See the Florida FWC’s website (link below) for a very good list of tips to increase fish survivability. Here are some of my favorites, from them and my own experience:
- The bigger a fish is, the worse taking it out of the water is for it, because of gravity’s effect on organs and body
parts. 2. Never pull a fish up onto the beach, or worse, the rocks, where it can bang its head, lose slime, and suffocate. 3. Never hold a big fish vertically, as with a boga grip. This is a totally unnatural position and their skeleton and internal
organs are not built for it. The head will actually partially detach from the body, and the fish will die a slow death from starvation. Instead support the fish horizontally with one hand just behind the gills or, if necessary, by the jaw, and the other hand under the belly, preferably to the tail side of the belly for better balance. 4. Never grab a fish by the gills, period. 5. Don’t try to remove a hook from a fish’s gill rakers. The fish will almost surely bleed out and die. Instead, cut the leader as close to the hook as possible. The hook will rust out in a matter of days, and the fish, if handled properly, should be tough enough to survive until that happens. Avoid using stainless steel hooks for this reason. 6. Instead of bringing a fish up into a boat, try to take the picture with the fish boatside at water level, as is commonly done with tarpon.
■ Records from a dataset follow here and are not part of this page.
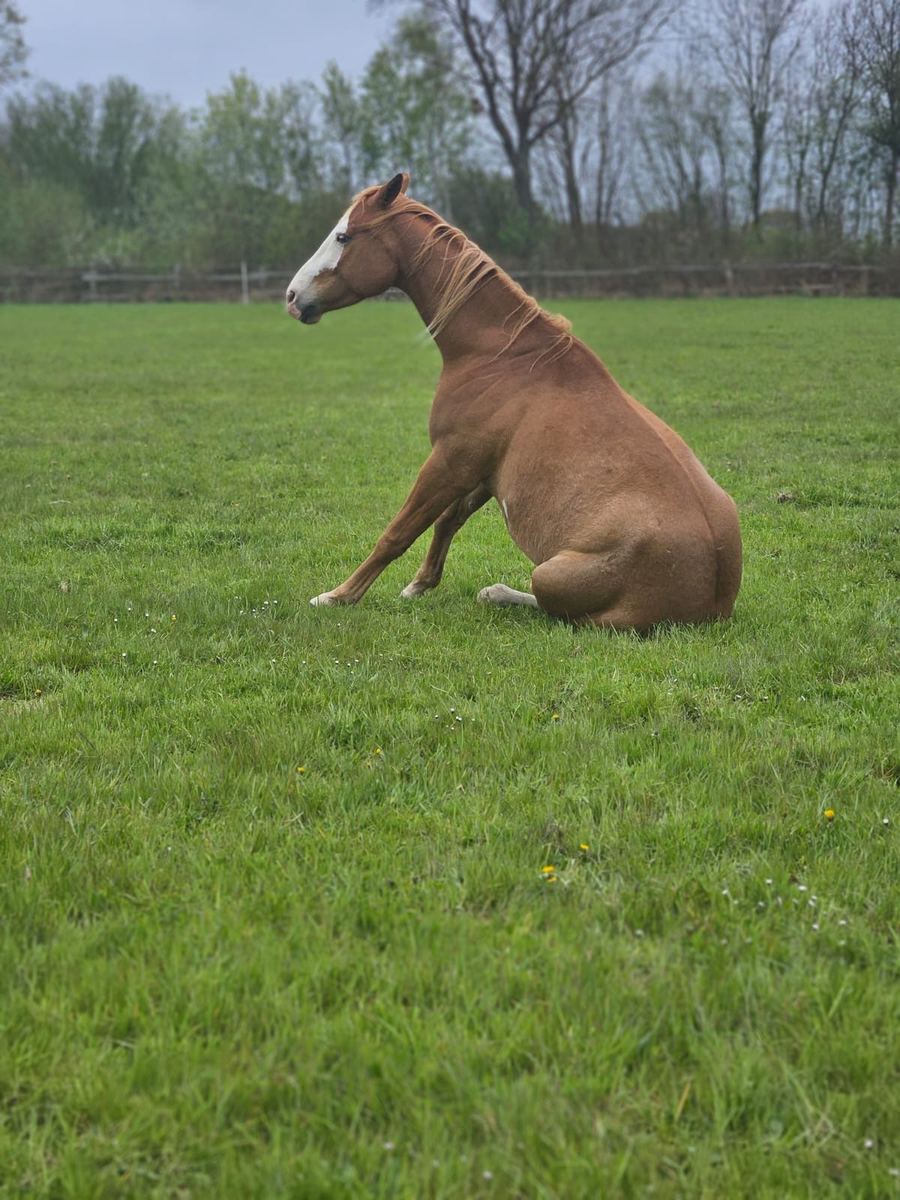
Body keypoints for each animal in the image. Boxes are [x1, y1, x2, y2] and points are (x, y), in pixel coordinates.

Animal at [286, 173, 742, 630]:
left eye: (343, 236)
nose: (292, 296)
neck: (500, 355)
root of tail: (709, 606)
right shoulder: (483, 472)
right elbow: (448, 520)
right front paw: (419, 584)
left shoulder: (449, 461)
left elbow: (398, 532)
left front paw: (339, 596)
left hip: (551, 575)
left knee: (558, 610)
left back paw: (498, 593)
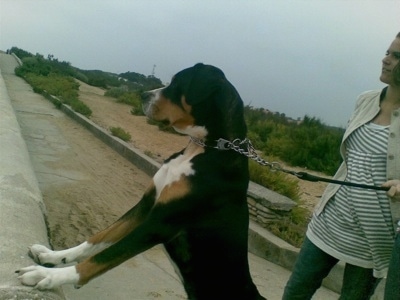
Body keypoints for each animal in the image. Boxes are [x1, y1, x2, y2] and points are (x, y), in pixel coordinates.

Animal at [16, 63, 266, 300]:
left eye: (177, 82)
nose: (143, 95)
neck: (202, 149)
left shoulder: (159, 222)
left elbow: (105, 256)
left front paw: (48, 275)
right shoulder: (145, 206)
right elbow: (98, 239)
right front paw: (53, 256)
If you must bring a fish up to your level in a boat, try to hold it over the water so if it falls it doesn’t do a death bounce onto the boat. 7. Don’t move the fish forwards and backwards while releasing it. Backwards movement is unnatural and harmful. If the water is still, hold the fish in place. If there is current, always hold the fish head into the current. 8. Try barbless hooks. I know, to some people that is anathema. But trust me, you really won’t notice a difference in landing fish as long as you apply proper pressure. And it will save you so much trouble, and save the fish, when unhooking almost any fish, especially those hooked in tough spots. And if you ever hook yourself, you will thank me. 9. Get a release net for landing smaller fish out of a boat. This will significantly reduce fight and landing times. 10. Instead of taking a bunch of photos, put your phone on burst mode before you land a fish, so that you can take a bunch of photos per second, ensuring that you get at least one shot where you and the fish both look good.
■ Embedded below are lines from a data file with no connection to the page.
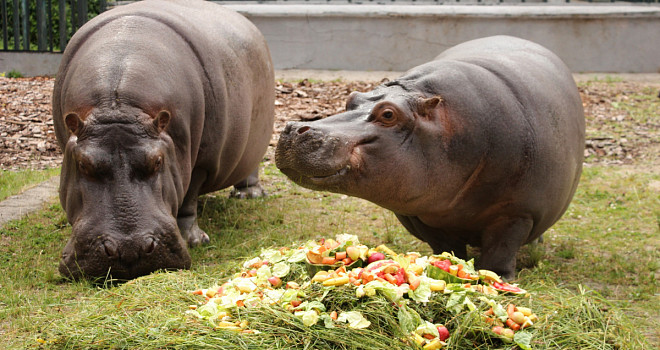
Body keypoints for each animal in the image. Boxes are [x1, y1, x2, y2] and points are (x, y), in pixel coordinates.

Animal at [52, 0, 276, 278]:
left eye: (157, 161)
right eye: (83, 164)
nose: (129, 249)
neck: (118, 105)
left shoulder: (200, 162)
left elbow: (188, 198)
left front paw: (194, 240)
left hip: (256, 140)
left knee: (250, 169)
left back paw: (249, 195)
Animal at [276, 37, 584, 280]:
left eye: (388, 114)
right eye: (352, 99)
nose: (293, 128)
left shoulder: (516, 213)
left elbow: (501, 250)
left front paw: (498, 279)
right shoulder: (418, 213)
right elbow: (445, 246)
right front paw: (445, 265)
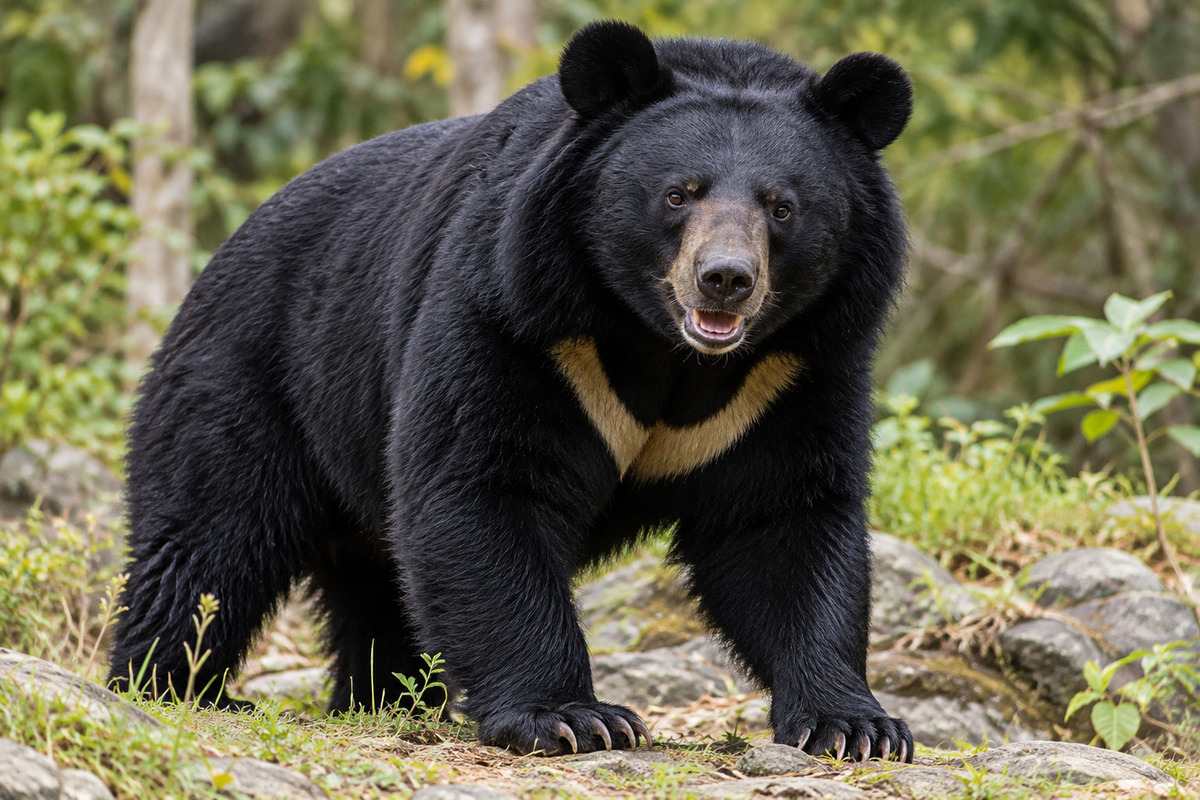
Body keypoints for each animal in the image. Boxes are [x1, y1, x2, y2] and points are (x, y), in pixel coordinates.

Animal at [108, 20, 914, 761]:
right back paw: (173, 687)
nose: (725, 279)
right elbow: (482, 484)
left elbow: (784, 521)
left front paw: (856, 726)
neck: (668, 348)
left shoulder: (793, 371)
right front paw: (573, 717)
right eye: (678, 196)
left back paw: (384, 700)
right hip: (251, 377)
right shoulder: (517, 315)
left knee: (375, 582)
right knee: (209, 541)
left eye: (783, 207)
I’m not perfect. In the past, I’ve placed some fish on the grass and the dirt to get photos. I’m sure I’ve held fish out of the water too long before, and taken too many pictures. But the point is that we can all do better. If we want good fishing to continue in this world of ever increasing population and fishing pressure then we all need to do our part to protect the resource. If it’s a choice between taking good care of a fish and getting a photo, choose the fish’s health! Making sure that a maximum number of our fish survive directly benefits our future selves as well as our fellow anglers.